Original post by OU Student
It was the same when I was at school. We did have Gameboys and I do remember the Pokemon craze.


Yeah, I loved the GB games but I loved the PS1/PC games even more :smile:
Original post by KJane
I'd class my childhood as being pretty 'technology free' too, but it's not as if the older generation weren't guilty of sticking some of us in front of the telly. A kid watching a cartoon on an ipad isn't that far removed from a TV, a game on a phone isn't that big of a jump away either.

There always seems to be a fear surrounding technology with every generation. Everything in moderation can be good, and technology can be a good educational tool for little ones as long as it's not taking the place of parenting.


yeah, but in the 80s and 90s we had one hour of kids tv a day, and that was your lot, you came in to watch it then went outside to run around again.

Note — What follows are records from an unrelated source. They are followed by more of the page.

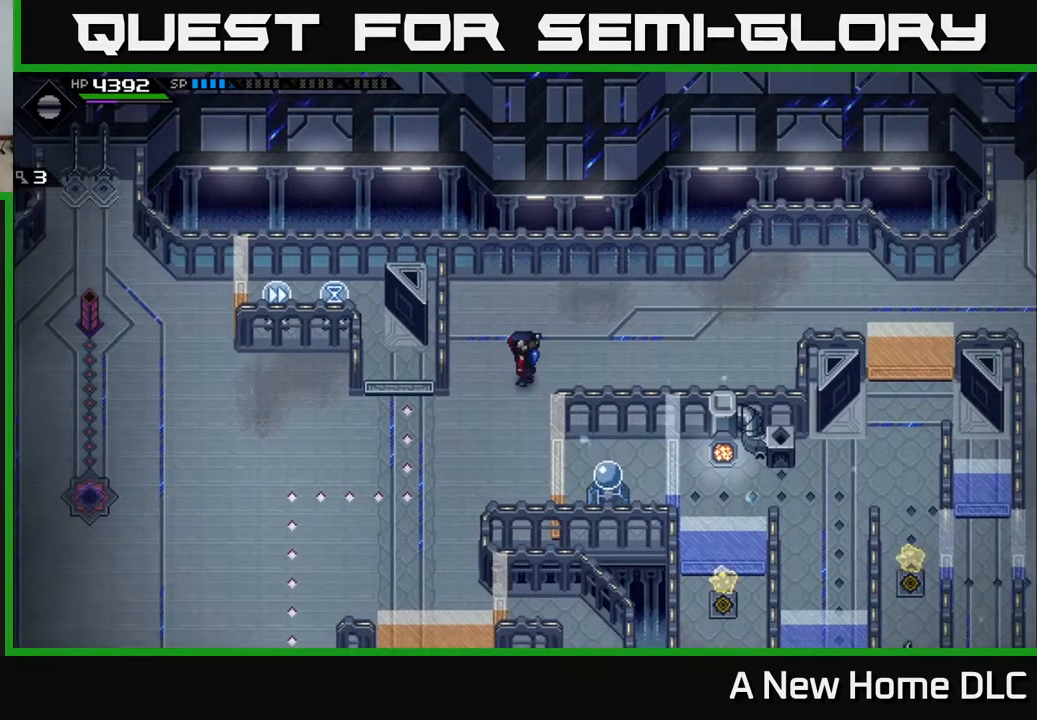
{"buttons": [], "left_stick": "center", "right_stick": "center", "events": []}
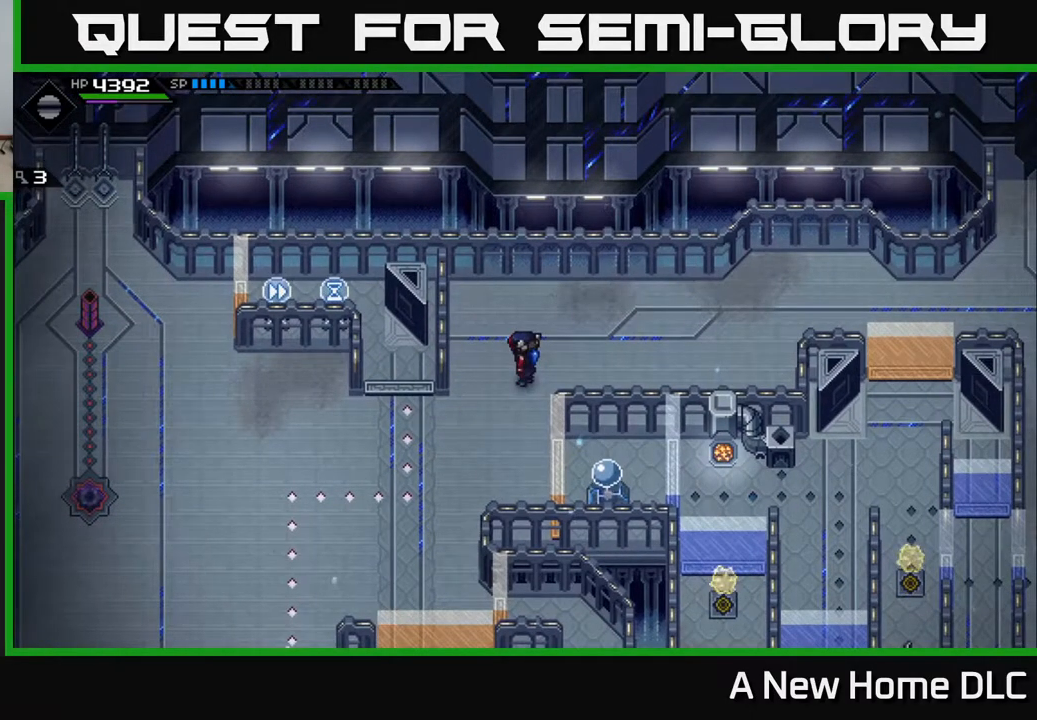
{"buttons": [], "left_stick": "down-left", "right_stick": "center", "events": [[433, "left_stick", "down-left"]]}
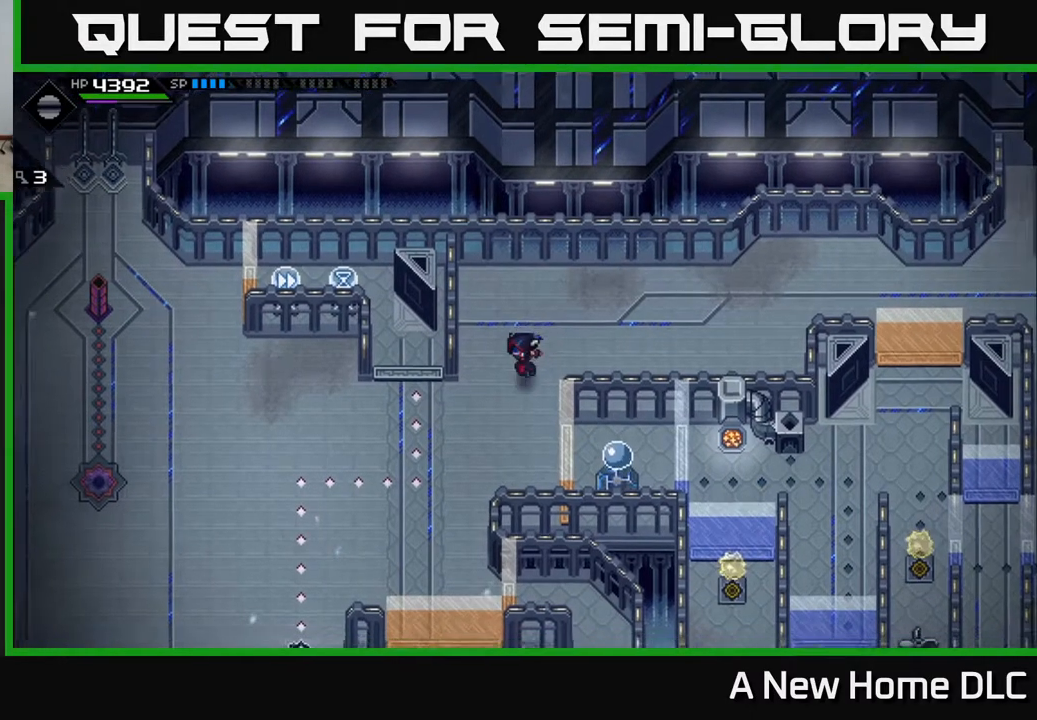
{"buttons": [], "left_stick": "left", "right_stick": "center", "events": [[417, "left_stick", "left"]]}
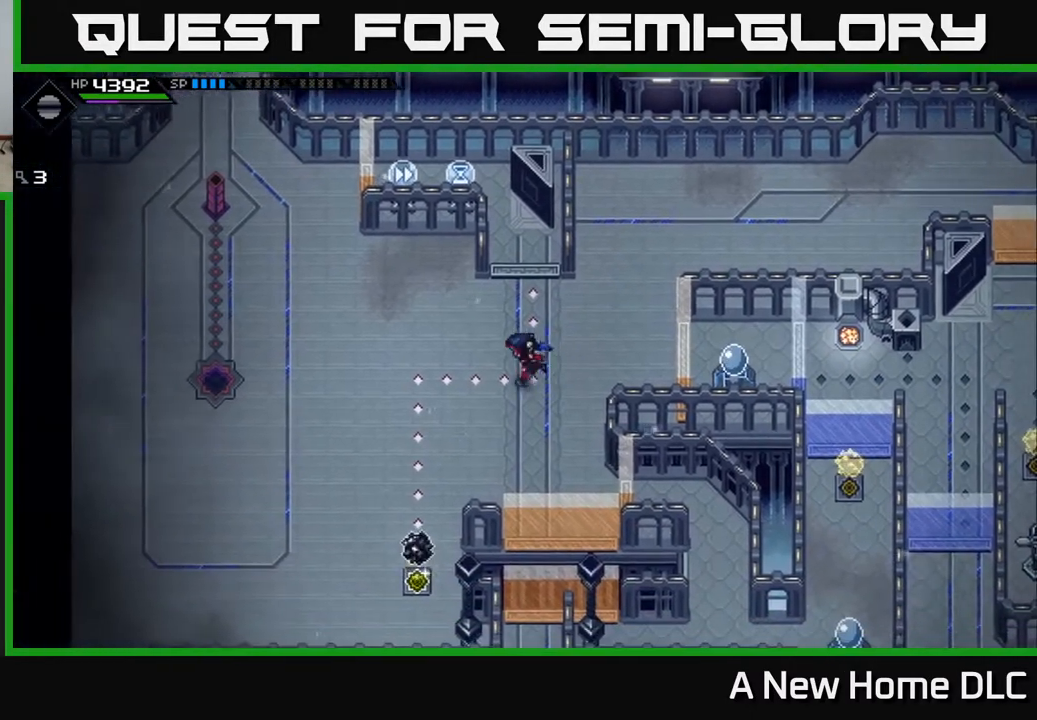
{"buttons": [], "left_stick": "center", "right_stick": "center", "events": [[100, "left_stick", "down-left"], [350, "left_stick", "down-right"], [433, "left_stick", "center"]]}
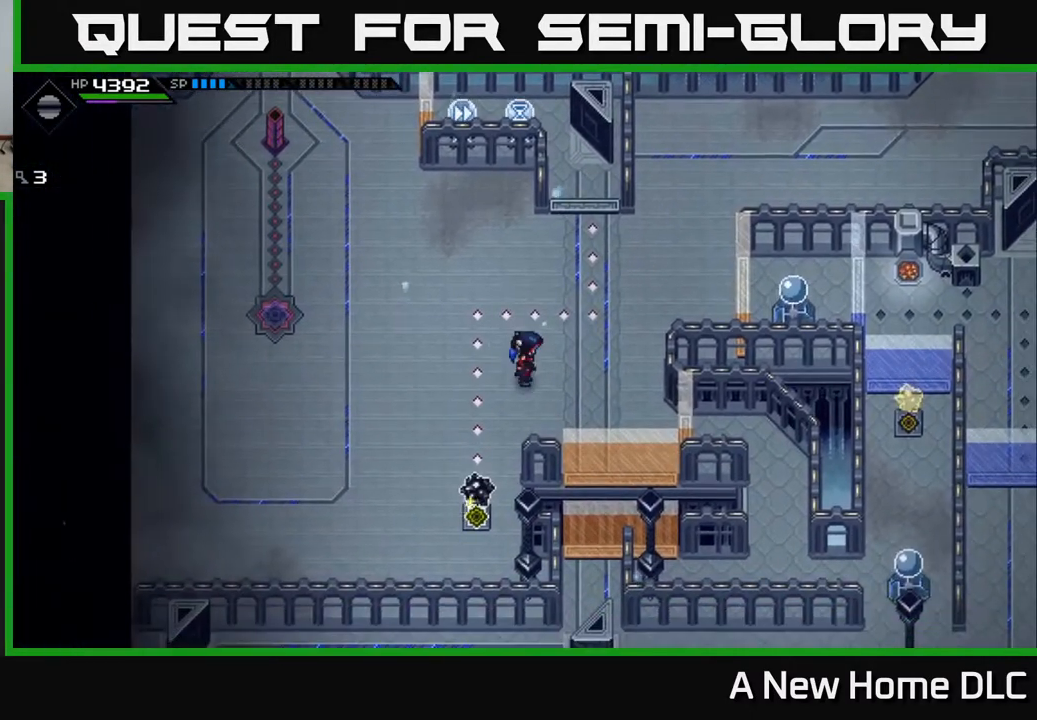
{"buttons": [], "left_stick": "up", "right_stick": "center", "events": [[250, "left_stick", "up-right"], [300, "left_stick", "up"]]}
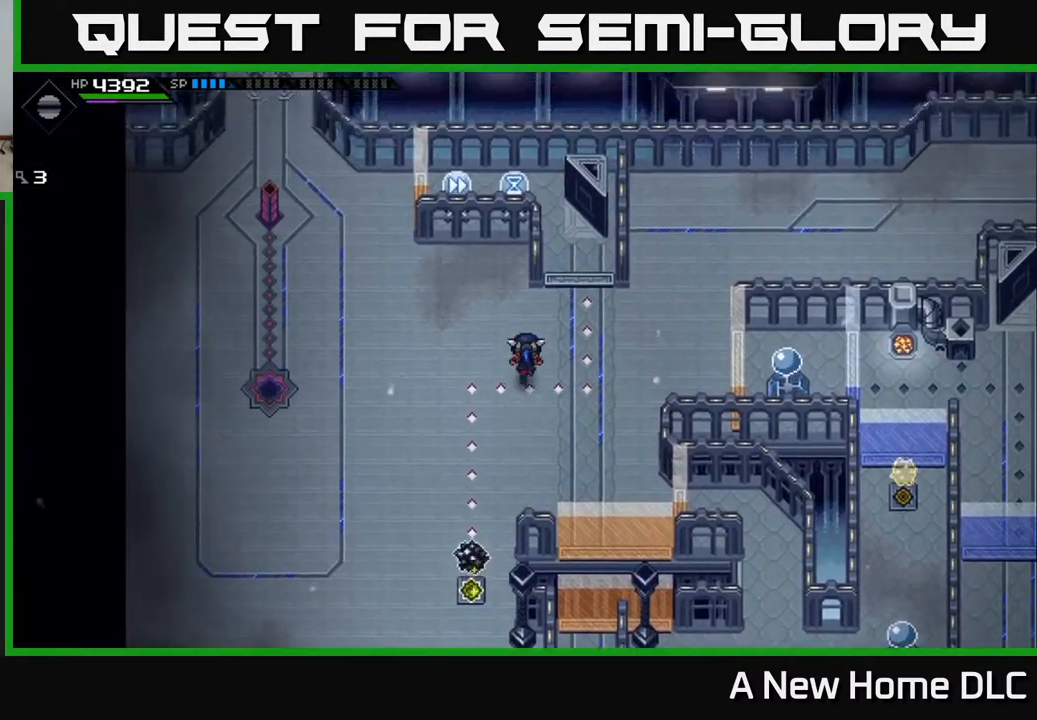
{"buttons": [], "left_stick": "right", "right_stick": "center", "events": [[83, "left_stick", "right"], [350, "left_stick", "center"], [500, "left_stick", "right"]]}
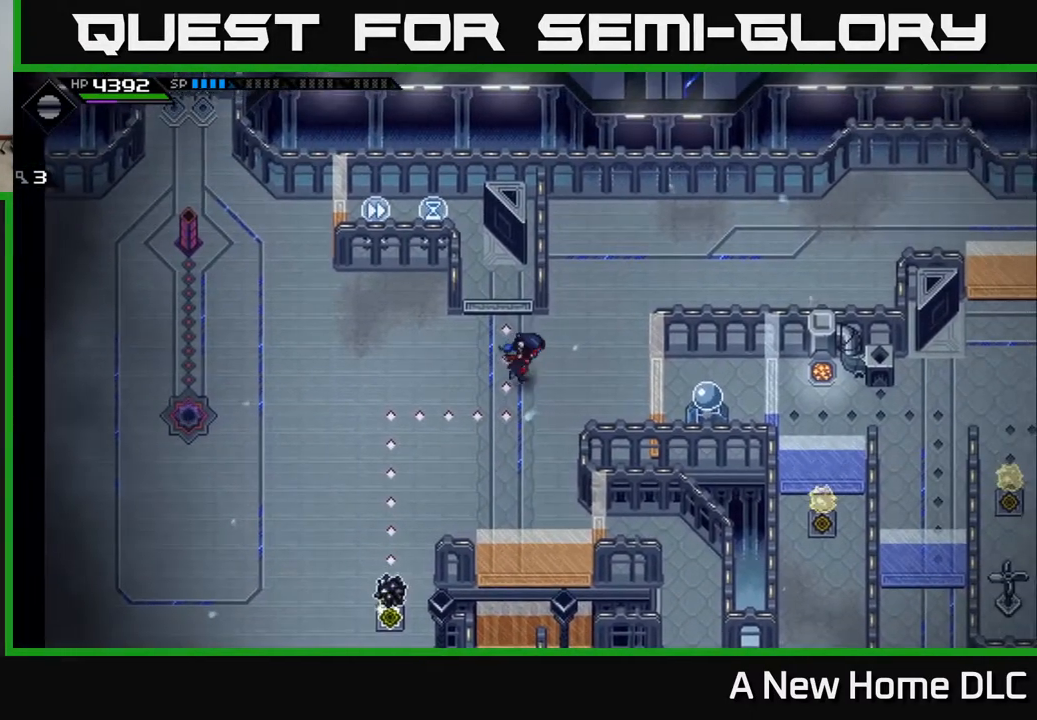
{"buttons": [], "left_stick": "center", "right_stick": "center", "events": [[300, "left_stick", "center"]]}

Nowadays its on 24/7, 365 days a year. No wonder kids get fatter every year.
Reply 37
Original post by cole-slaw
yeah, but in the 80s and 90s we had one hour of kids tv a day, and that was your lot, you came in to watch it then went outside to run around again.

Nowadays its on 24/7, 365 days a year. No wonder kids get fatter every year.


We had VHS, and gaming systems for the TV too. I don't know about you but I spent a lot more than one hour on cartoons a day back then.
Original post by KJane
We had VHS, and gaming systems for the TV too. I don't know about you but I spent a lot more than one hour on cartoons a day back then.


I do remember owning a VHS copy of "The Flintstones meet Rockula and Frankenstone", but it wasn't something I sat and rewatched every day.

As I said in a post above, I never saw the point in games consoles. Real world games were infinitely more fun.
We are part of the 90's kid master race. Anyone born after 1992 doesnt count...and also stinks.